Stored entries
== == ==

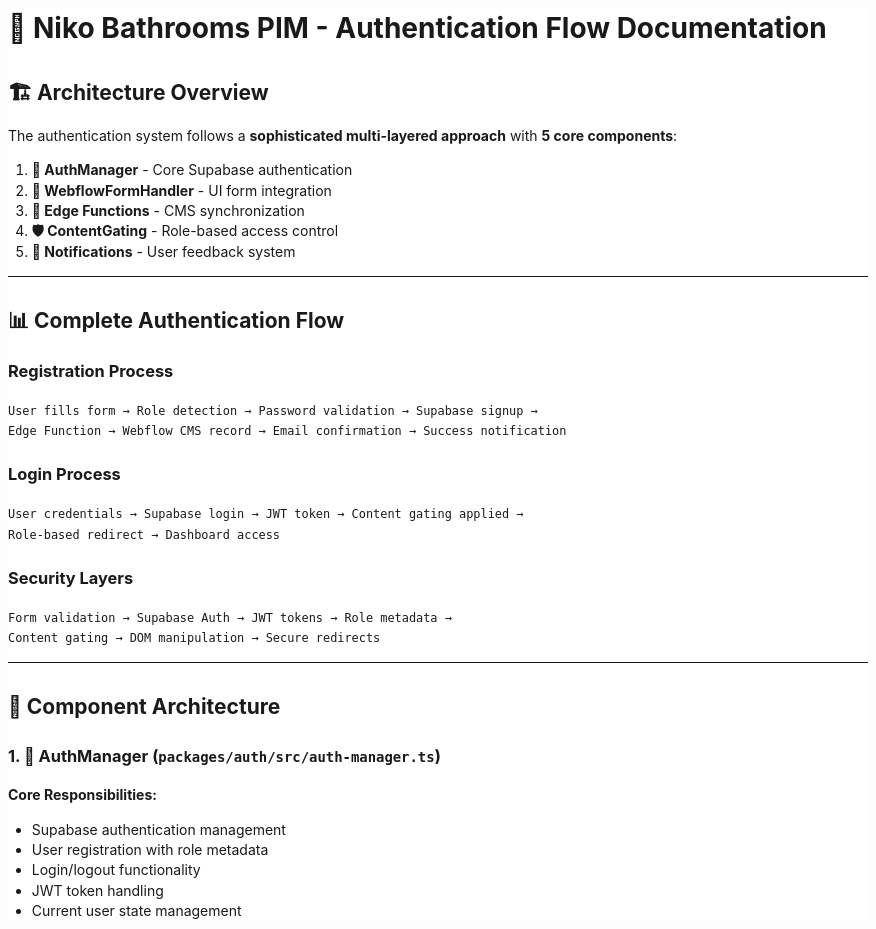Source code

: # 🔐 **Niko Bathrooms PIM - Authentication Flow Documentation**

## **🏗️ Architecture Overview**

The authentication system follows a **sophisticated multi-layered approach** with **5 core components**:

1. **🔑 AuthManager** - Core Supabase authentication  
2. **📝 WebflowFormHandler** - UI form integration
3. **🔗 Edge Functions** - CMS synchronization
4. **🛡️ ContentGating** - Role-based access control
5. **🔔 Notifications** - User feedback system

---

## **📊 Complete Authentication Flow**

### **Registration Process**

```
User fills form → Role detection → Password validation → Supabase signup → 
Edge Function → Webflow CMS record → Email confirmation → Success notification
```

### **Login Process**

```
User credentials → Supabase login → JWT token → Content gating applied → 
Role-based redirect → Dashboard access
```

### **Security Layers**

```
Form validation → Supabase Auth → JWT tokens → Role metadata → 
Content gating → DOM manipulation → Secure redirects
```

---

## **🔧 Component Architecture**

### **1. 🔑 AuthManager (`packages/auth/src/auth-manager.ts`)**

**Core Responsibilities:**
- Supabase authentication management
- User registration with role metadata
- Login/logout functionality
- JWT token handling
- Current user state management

== == ==

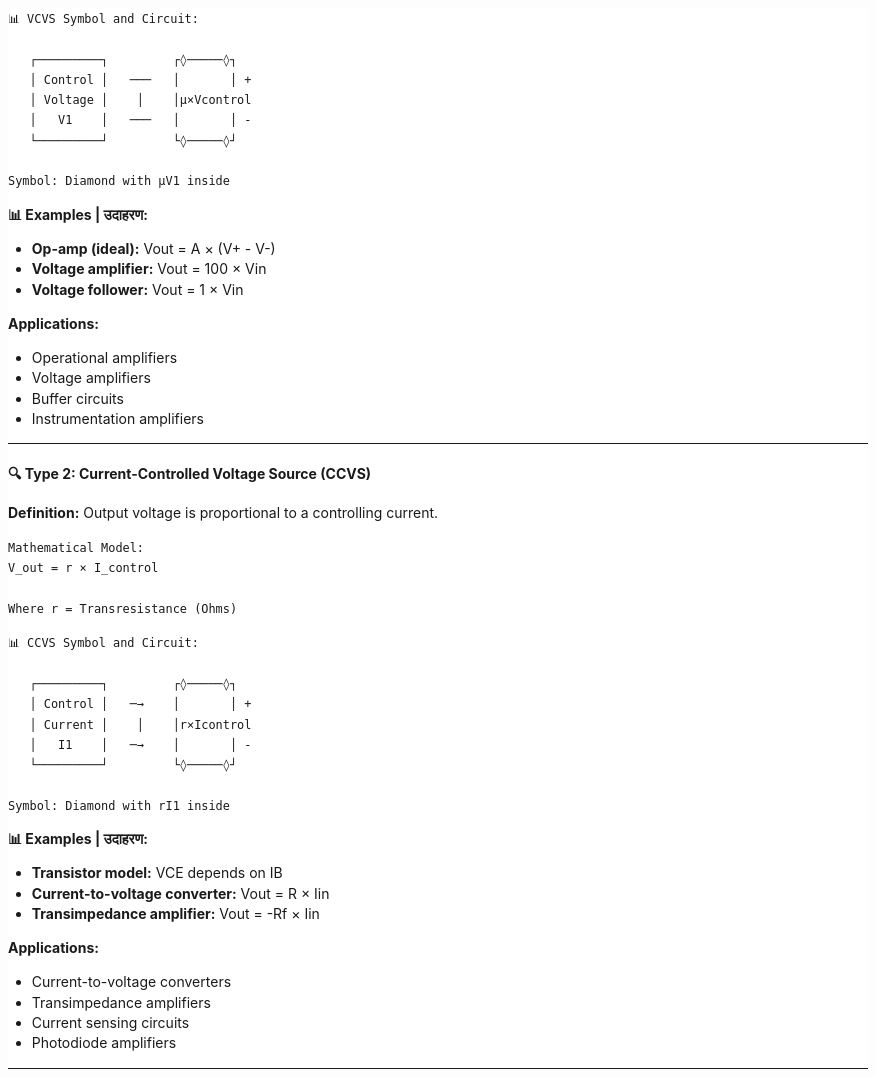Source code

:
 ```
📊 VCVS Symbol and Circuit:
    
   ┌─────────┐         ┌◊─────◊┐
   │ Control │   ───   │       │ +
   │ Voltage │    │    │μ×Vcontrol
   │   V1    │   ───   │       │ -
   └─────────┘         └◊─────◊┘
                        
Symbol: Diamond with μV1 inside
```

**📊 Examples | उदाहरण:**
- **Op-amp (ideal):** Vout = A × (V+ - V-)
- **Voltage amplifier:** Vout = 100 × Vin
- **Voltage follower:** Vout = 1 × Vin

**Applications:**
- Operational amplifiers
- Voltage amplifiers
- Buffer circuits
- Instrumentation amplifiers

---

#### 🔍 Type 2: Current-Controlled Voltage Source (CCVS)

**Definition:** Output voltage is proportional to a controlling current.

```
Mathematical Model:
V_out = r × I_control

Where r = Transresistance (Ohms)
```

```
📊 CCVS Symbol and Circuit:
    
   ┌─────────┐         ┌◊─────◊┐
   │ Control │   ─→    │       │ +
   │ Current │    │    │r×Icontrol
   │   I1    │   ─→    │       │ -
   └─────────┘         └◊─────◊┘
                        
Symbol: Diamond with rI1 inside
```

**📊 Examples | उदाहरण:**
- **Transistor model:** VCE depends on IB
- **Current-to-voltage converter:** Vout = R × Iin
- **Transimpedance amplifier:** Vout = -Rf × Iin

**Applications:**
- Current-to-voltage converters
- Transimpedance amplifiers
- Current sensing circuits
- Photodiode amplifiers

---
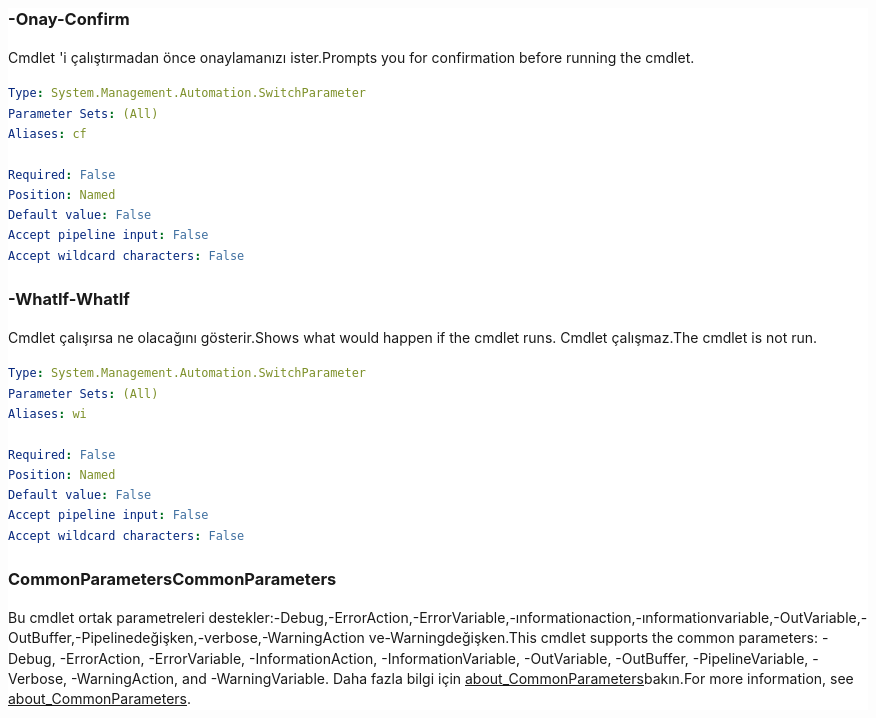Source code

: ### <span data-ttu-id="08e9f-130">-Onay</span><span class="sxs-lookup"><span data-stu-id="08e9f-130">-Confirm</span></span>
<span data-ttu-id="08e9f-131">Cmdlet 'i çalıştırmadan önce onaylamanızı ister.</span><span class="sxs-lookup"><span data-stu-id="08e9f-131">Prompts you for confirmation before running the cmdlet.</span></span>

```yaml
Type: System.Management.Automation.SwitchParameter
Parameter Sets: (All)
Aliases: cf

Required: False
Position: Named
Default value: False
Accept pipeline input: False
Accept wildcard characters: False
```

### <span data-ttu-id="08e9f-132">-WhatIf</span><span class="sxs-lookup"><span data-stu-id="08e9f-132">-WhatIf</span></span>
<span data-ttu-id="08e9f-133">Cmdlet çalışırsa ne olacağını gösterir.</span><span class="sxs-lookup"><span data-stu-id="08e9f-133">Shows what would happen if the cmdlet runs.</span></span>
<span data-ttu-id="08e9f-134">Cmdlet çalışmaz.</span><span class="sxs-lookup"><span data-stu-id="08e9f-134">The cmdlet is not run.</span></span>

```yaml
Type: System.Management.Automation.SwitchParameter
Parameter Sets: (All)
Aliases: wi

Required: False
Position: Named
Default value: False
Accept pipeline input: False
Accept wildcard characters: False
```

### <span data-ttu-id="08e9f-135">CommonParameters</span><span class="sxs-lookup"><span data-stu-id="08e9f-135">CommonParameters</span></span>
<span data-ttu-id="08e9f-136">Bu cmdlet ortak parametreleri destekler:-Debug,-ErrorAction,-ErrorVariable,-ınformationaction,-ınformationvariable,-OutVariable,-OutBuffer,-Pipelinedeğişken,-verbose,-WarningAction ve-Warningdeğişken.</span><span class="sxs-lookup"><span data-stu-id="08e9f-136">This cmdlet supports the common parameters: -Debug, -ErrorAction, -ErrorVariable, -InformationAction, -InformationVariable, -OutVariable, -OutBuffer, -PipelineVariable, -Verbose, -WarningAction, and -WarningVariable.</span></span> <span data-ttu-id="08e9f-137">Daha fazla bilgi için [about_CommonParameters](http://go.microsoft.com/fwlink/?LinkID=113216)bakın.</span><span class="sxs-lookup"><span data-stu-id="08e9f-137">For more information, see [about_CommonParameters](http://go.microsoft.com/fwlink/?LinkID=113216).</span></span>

== == ==

TASK TO CARRY OUT: The answer must be every line of the records that contains the word "Architecture".

TASK ANSWER:
## **🏗️ Architecture Overview**
## **🔧 Component Architecture**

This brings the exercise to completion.